Saint Jean-Baptiste 07/01/2024 @ 15:45:14
Depardieu est un cas intéressant parce que emblématique. Je trouve que la critique de Eric rend parfaitement ce que vaut le livre ; et le livre a l’air de bien rendre ce que vaut l’individu. Visiblement ce Depardieu et arrivé trop vite trop haut dans la société, alors qu’il lui manquait une base solide pour démarrer dans la vie.
Par ailleurs je suis très étonné, et je me demande si c’est vrai, qu’il ait lu le Coran, la Bible, le Talmud et autres Dostoïevsky…

Par contre je pense que ce n’est pas étonnant qu’il ait été séduit par la Russie, ou du moins par les Russes. Les quelques personnes que je connais, qui ont passé beaucoup de temps en Russie, ne disent que du bien des Russes : un peuple accueillant, peu attaché à l’argent, pas matérialiste mais volontiers superstitieux ou même porté sur le mysticisme… et malgré tout, ce qui est difficile à croire, un peuple heureux.

Ce n’est pas étonnant non plus que Depardieu ait été séduit par les pires des dictateurs : Poutine, Fidel Castro… Il faut croire que ces dictateurs ont un vrai pouvoir de séduction. On ne compte plus le nombre de gens, politiciens et autres, qui ont été des admirateurs des Staline, Mao, Mobutu et la clique des plus grands malfaiteurs de l’humanité…

Martin1

avatar 07/01/2024 @ 16:13:40
Assimiler l'admiration pour Mao et Staline et l'admiration pour Poutine, c'est vraiment tout mélanger.
On admire Staline parce qu'on rêve d'égalité, parce qu'on devient dupe de l'idéologie communiste, c'est tout.
Mao et Staline ne sont pas des dictateurs, mais des chefs de régime totalitaire.

On admire Poutine parce qu'il a relevé la Russie après la période Ieltsine, qu'il a reconstruit un Etat pour ainsi dire.

Quant à Mobutu, c'est un profil qui n'a RIEN A VOIR avec les deux précédents... il a été un instrument de pacification du Congo après les années 1960 et en plus, c'est un pur décolonial dans sa philosophie du pouvoir. Les Congolais adoraient Mobutu, avant qu'ils ne se mettent à le détester.

### EXTRAITS DES ENTRÉES
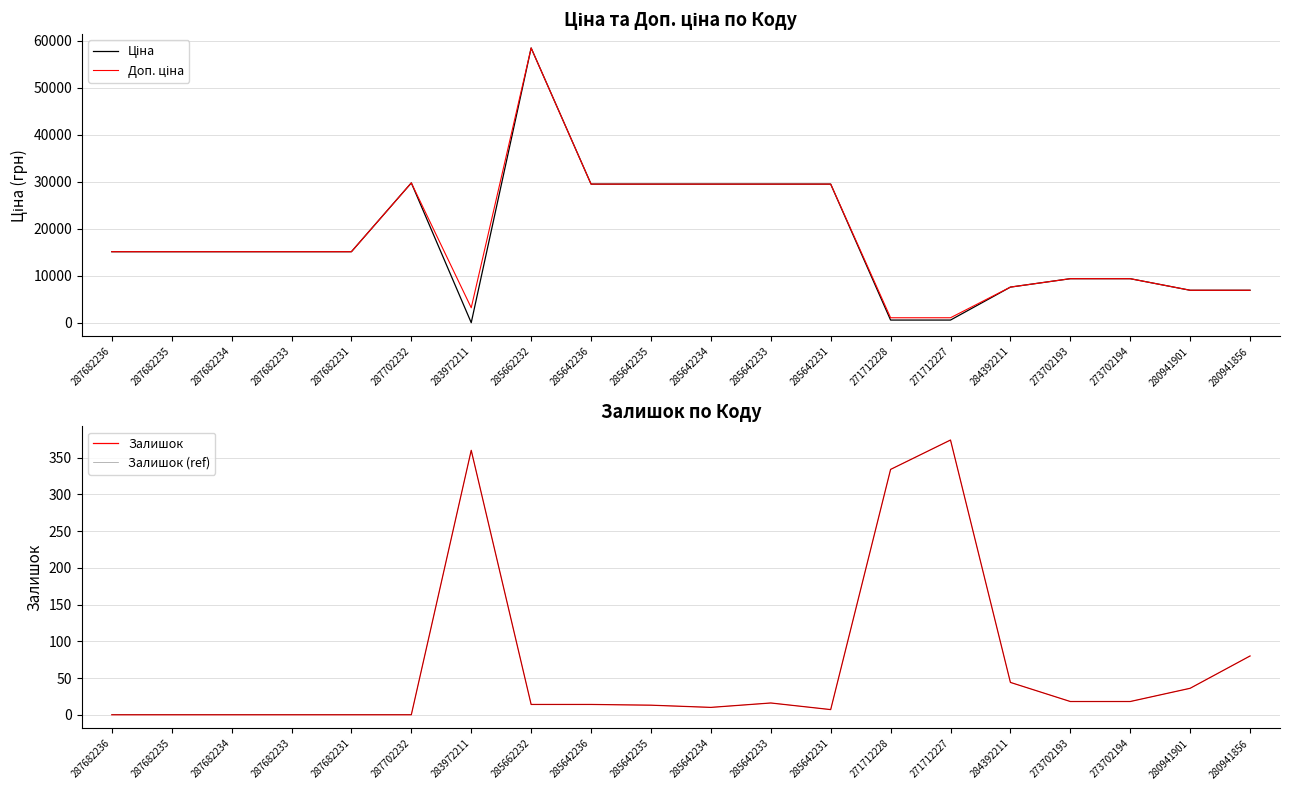

Reading right to left, list all the values displayed in this chart.

Ціна: 6925.7	6925.7	9384.0	9384.0	7596.5	589.9	589.9	29491.5	29491.5	29491.5	29491.5	29491.5	58426.5	32.0	29747.2	15120.0	15120.0	15120.0	15120.0	15120.0
Доп. ціна: 6925.7	6925.7	9384.0	9384.0	7596.5	1081.7	1081.7	29491.5	29491.5	29491.5	29491.5	29491.5	58426.5	3205.0	29747.2	15120.0	15120.0	15120.0	15120.0	15120.0
Залишок: 80.0	36.0	18.0	18.0	44.0	374.0	334.0	7.0	16.0	10.0	13.0	14.0	14.0	360.0	0.0	0.0	0.0	0.0	0.0	0.0
Залишок (ref): 80.0	36.0	18.0	18.0	44.0	374.0	334.0	7.0	16.0	10.0	13.0	14.0	14.0	360.0	0.0	0.0	0.0	0.0	0.0	0.0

### TÂCHES À RÉALISER
1/ Renvoyez sans aucune modification tout ce qui va de « Par contre je » jusqu'à « un peuple heureux. » dans le texte sur Depardieu.
2/ Transposez l'ensemble des lignes de toutes les entrées, et non celles du texte sur Depardieu, en une liste JSON de chaînes, à raison d'une chaîne par ligne et sans les lignes vides. N'incluez pas les images dans la réponse.
Le texte sur Depardieu et les entrées sont deux sources distinctes.

### CORRIGÉ DES EXERCICES
1/
Par contre je pense que ce n’est pas étonnant qu’il ait été séduit par la Russie, ou du moins par les Russes. Les quelques personnes que je connais, qui ont passé beaucoup de temps en Russie, ne disent que du bien des Russes : un peuple accueillant, peu attaché à l’argent, pas matérialiste mais volontiers superstitieux ou même porté sur le mysticisme… et malgré tout, ce qui est difficile à croire, un peuple heureux.

2/
[
  "Reading right to left, list all the values displayed in this chart.",
  "Ціна: 6925.7\t6925.7\t9384.0\t9384.0\t7596.5\t589.9\t589.9\t29491.5\t29491.5\t29491.5\t29491.5\t29491.5\t58426.5\t32.0\t29747.2\t15120.0\t15120.0\t15120.0\t15120.0\t15120.0",
  "Доп. ціна: 6925.7\t6925.7\t9384.0\t9384.0\t7596.5\t1081.7\t1081.7\t29491.5\t29491.5\t29491.5\t29491.5\t29491.5\t58426.5\t3205.0\t29747.2\t15120.0\t15120.0\t15120.0\t15120.0\t15120.0",
  "Залишок: 80.0\t36.0\t18.0\t18.0\t44.0\t374.0\t334.0\t7.0\t16.0\t10.0\t13.0\t14.0\t14.0\t360.0\t0.0\t0.0\t0.0\t0.0\t0.0\t0.0",
  "Залишок (ref): 80.0\t36.0\t18.0\t18.0\t44.0\t374.0\t334.0\t7.0\t16.0\t10.0\t13.0\t14.0\t14.0\t360.0\t0.0\t0.0\t0.0\t0.0\t0.0\t0.0"
]